WRITER: Amy Couteé
CONTACT: DAVE PEDERSEN
283 Medical Laboratories
Iowa City IA 52242
(319) 335-8032; fax (319) 335-8034
UI physician assistant graduates excel on national certification
IOWA CITY, Iowa -- The 1997 graduates of the University of Iowa Physician
Assistant (PA) Program received a perfect pass-rate on the Physician Assistant
National Certification Examination. All 22 graduates earned their certification
while scoring well above the national average.
Performance reports released in January by the National Commission on
Certification of Physician Assistants (NCCPA), which administers the test,
showed the UI's performance between the 96th and 100th percentile compared
to all other PA programs across the nation.
"There's no way to specifically determine what our rank would be
among all programs but it certainly puts us in the top three to five programs,"
says Dr. David Asprey, interim director of the UI program.
The NCCPA does not officially rank PA programs but rather posts percentile
rankings. No program ranks at the 100th percentile.
Based on the number of UI students taking the test for the first time,
the UI program was ranked between the 91st and 97th percentile. "That's
probably the more meaningful figure," Asprey says.
Since 1974, the UI has maintained a first-time pass rate of 99 percent
by all graduates, well above the national average of 84 percent. The 1997
graduates scored above the average in all 12 clinical content areas of
Three keys to the excellent results, Asprey says, are the high-quality
candidates admitted to the program, the program's emphasis on primary care
and family medicine, and the demands made of PA students. Typically PA
students are not integrated with medical students in the curriculum. PAs
at the UI, however, complete several of the sophomore-year medical courses.

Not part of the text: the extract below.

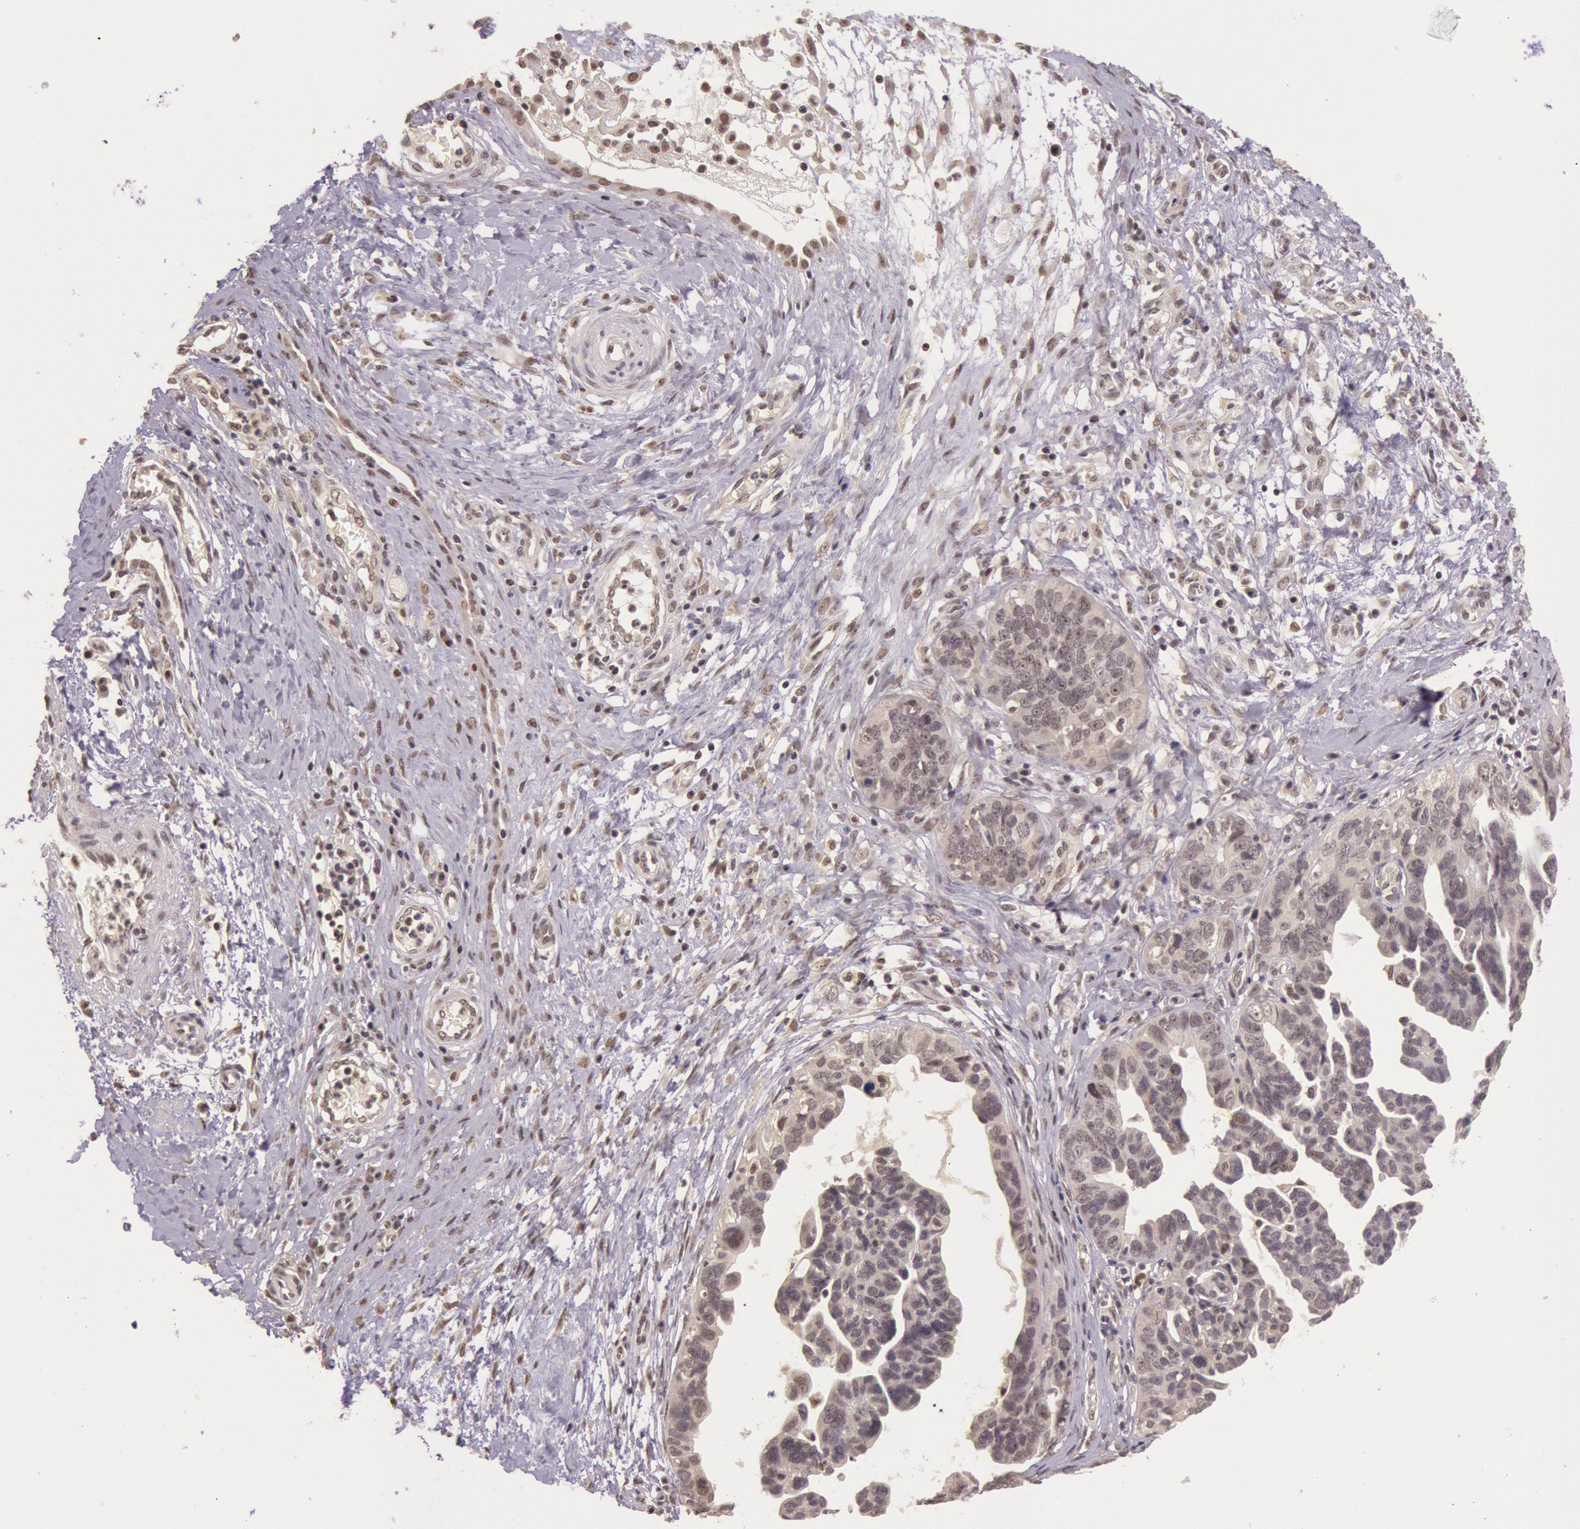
{"staining": {"intensity": "weak", "quantity": "25%-75%", "location": "cytoplasmic/membranous,nuclear"}, "tissue": "ovarian cancer", "cell_type": "Tumor cells", "image_type": "cancer", "snomed": [{"axis": "morphology", "description": "Cystadenocarcinoma, serous, NOS"}, {"axis": "topography", "description": "Ovary"}], "caption": "Approximately 25%-75% of tumor cells in human ovarian cancer display weak cytoplasmic/membranous and nuclear protein expression as visualized by brown immunohistochemical staining.", "gene": "RTL10", "patient": {"sex": "female", "age": 64}}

At the UI, PAs are held to the same standards as the medical students,
resulting in the uniformity of scores, all above the mean average, Asprey
According to Asprey, the scores are proof not only of exceptional PA
students but an exceptional program. "The graduates are not just shining
brightly in a couple of areas that pull up their scores. They are doing
well uniformly in each of the 12 content areas. That, coupled with the
high pass rate, speaks to the fact that they have received a well-rounded
education that prepares them very well to enter the profession and provide
competent patient care. That is obviously the ultimate concern. We have
a responsibility to the public," Asprey says.
Of the 1997 graduates, 95 percent entered primary care with 47 percent
practicing in state or federally designated underserved areas. The high
percentage of graduates employed in underserved areas is important to the
program which sets this as one of its primary goals.